# Picked up a Schwinn



## rustyspoke66 (Jun 17, 2011)

Just picked this Schwinn up last week and just got around to posting it. I am going to need a few parts but I threw some tires on it and it actually rides pretty good. So if anybody has a very faded burgundy chainguard which kinda looks brown I would be interested.


----------



## spitfire (Jun 18, 2011)

B6 love. Is that a Goodrich Headbadge? Just needs a little rubbin compound!


----------



## Larmo63 (Jun 18, 2011)

I LOVE the rusty rider look. A survivor for schnizzle. What year is it? Locking springer? My '53 Red Phantom is a great riding bicycle. I would assume this bike is solid as a rock. A good "go to" rider!


----------



## jackomeano (Jun 18, 2011)

Yes, Just dont Scratch yourself!  LOL....


----------



## rideahiggins (Jun 18, 2011)

I had a chance to bid on a bike almost exactly like this this week. It was in a little worse condition and the rims had holes rusted in them. I stopped bidding at $330. How much is one of these bikes worth? I believed it was badged an American.


----------



## rustyspoke66 (Jun 18, 2011)

This one is badged B.F.Goodrich and I believe it is pre 1948 but not by much. The serial # does show up in 52 but it is not located on the rear fork end it is on the bottom bracket. As far as features it does have a locking fork with the original key still in it and the bike rides great. It still has a Indianapolis Star sticker on the rear fender so I assume it has been used as a news paper delivery bike at one time. I got this bike from A woman that had the bike handed down to her where she grew up in Indiana. She pulled it from the barn and brought it to Spokane and it has been sitting in her garage collecting more dust until now.

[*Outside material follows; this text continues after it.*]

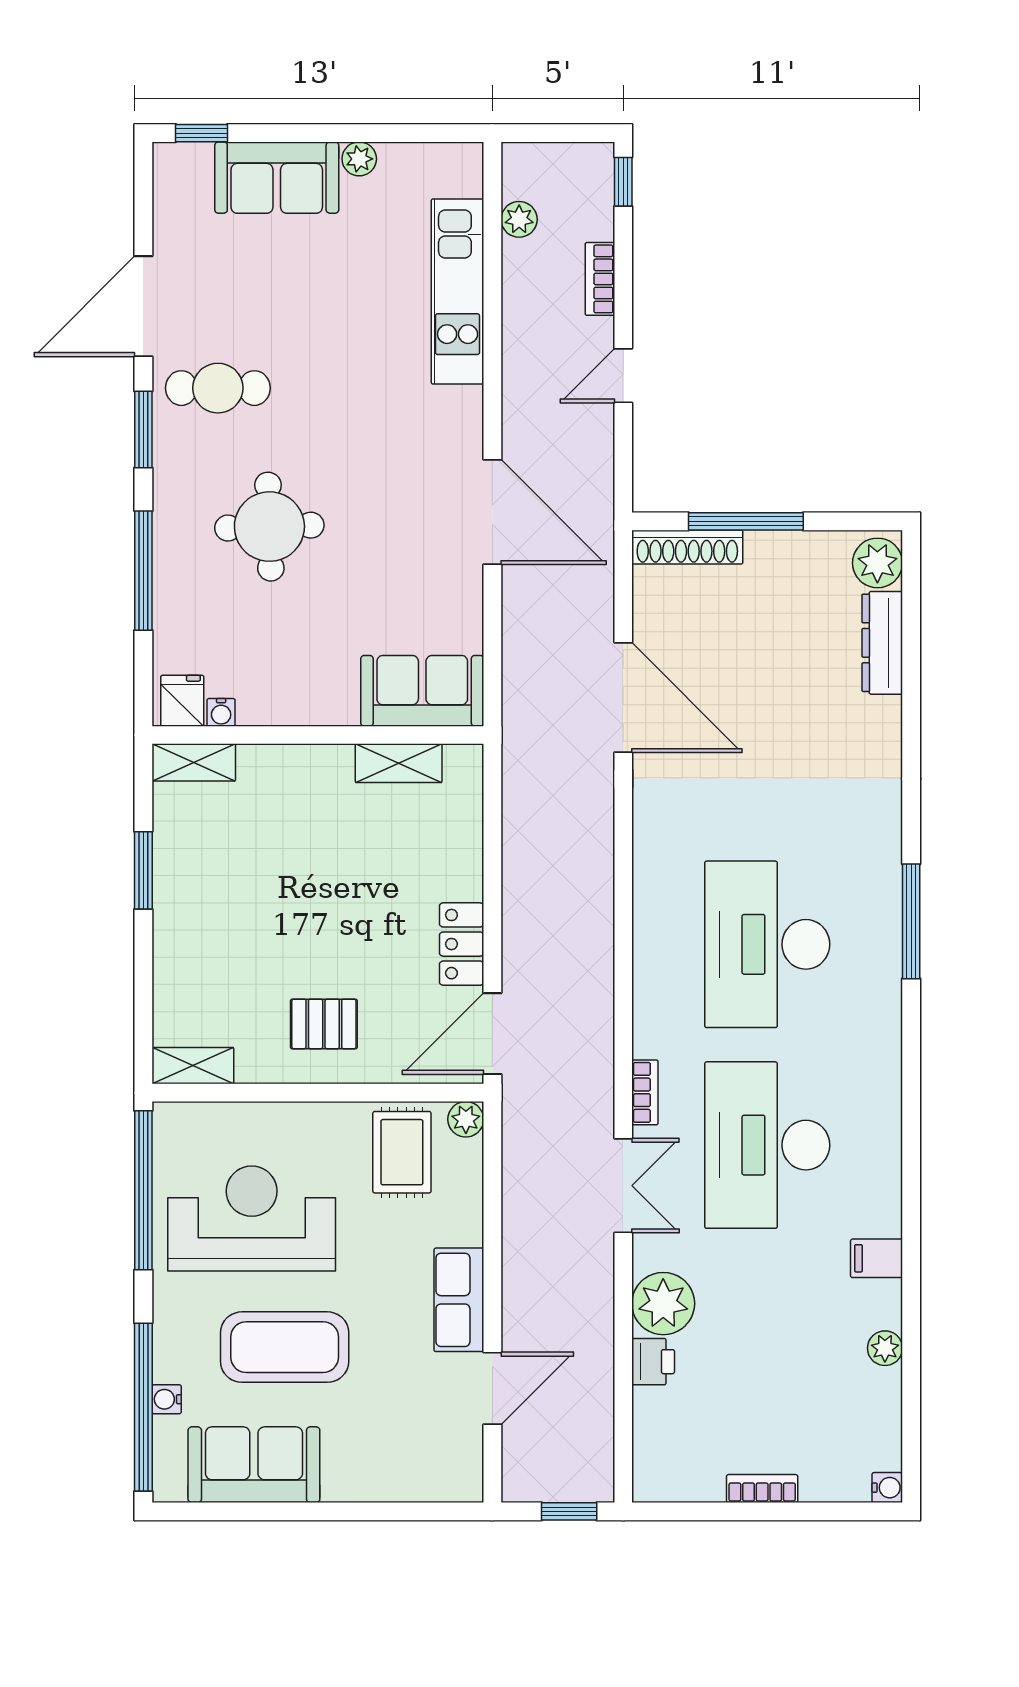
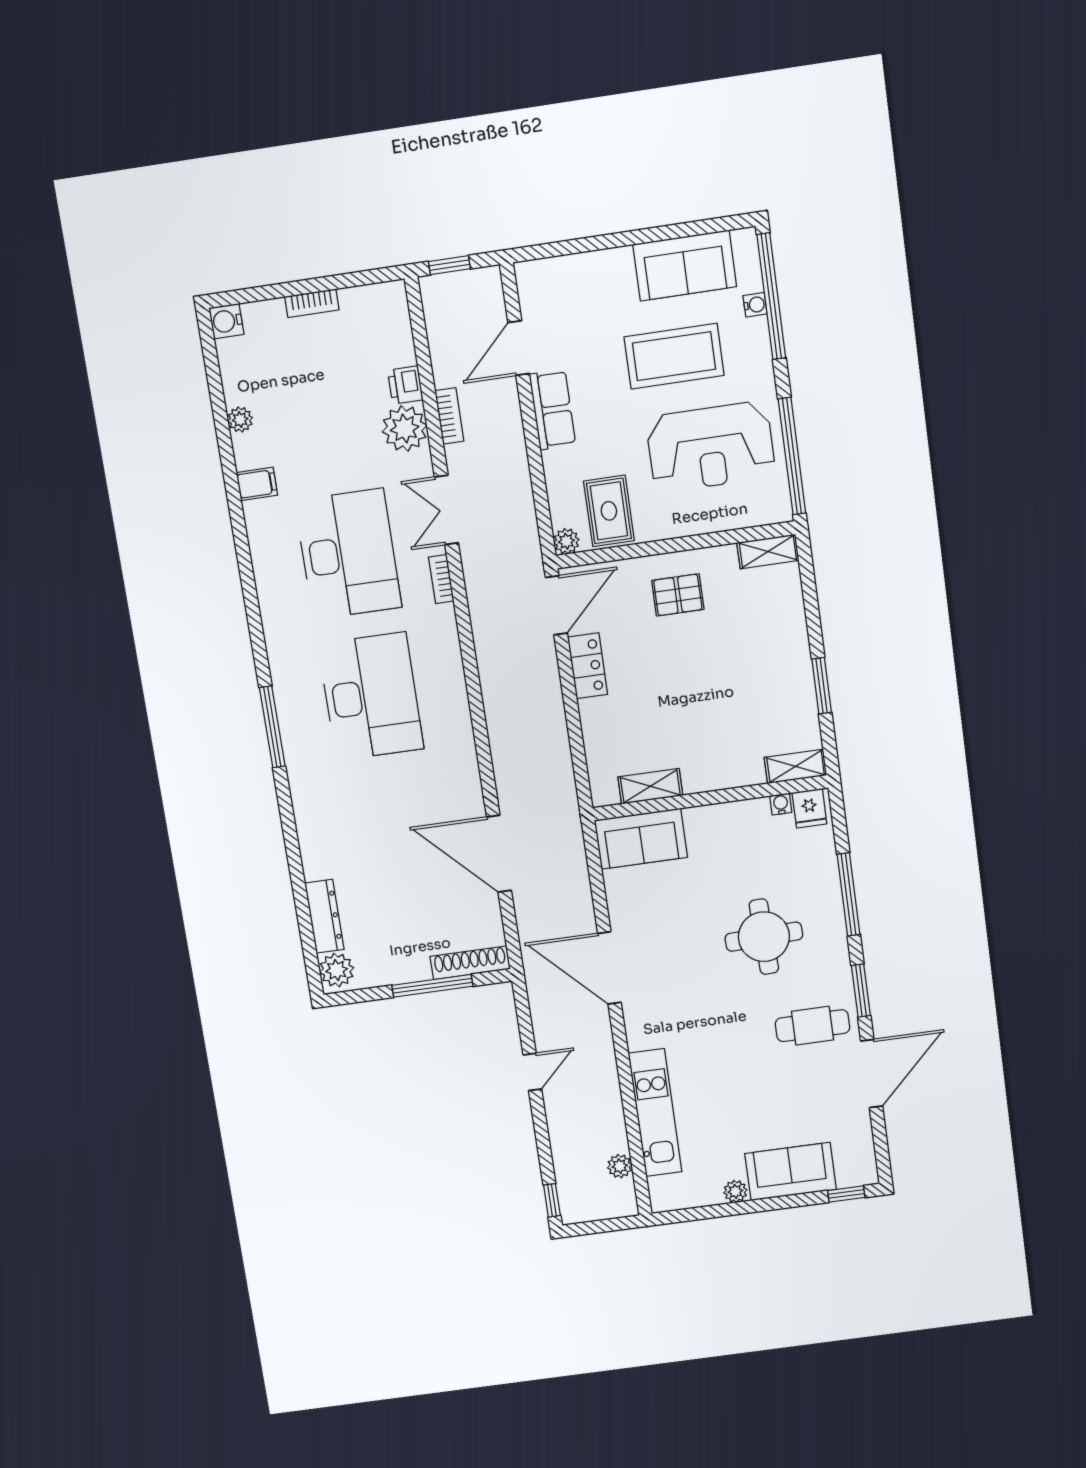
bookcase: (600, 279) -> (449, 416), moved
water cooler: (887, 1488) -> (226, 321), width x1.38, depth x1.38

So being sympathetic to the bikes history It's going to get a good cleaning and mechanical overhaul plus I need a few parts like the chainguard and a rear rack reflector.


----------



## robertc (Jun 18, 2011)

Great find, cool bike. congrats.


----------



## rideahiggins (Jun 18, 2011)

*chain guard*

It's from Indiana. Well that explains why I have the chain guard for it. $40 shipped.






Chain Guard is SOLD


----------



## twjensen (Jun 18, 2011)

Did I see that bike at the SWAMP bike meet sat.?...


----------



## 46powerwagon (Jun 18, 2011)

Jeff, Nice find and it will make a good rider and she should clean up nice.


----------



## rustyspoke66 (Jun 18, 2011)

I'll post more pics as I get it all cleaned up and I did have it down at the SWAMP on saturday. I actually picked it up friday night before the swap.


----------



## Old rim (Jun 19, 2011)

great find--just clean and ride


----------



## rustyspoke66 (Jun 20, 2011)

Chainguard is on the way, thanks rideahiggins.


----------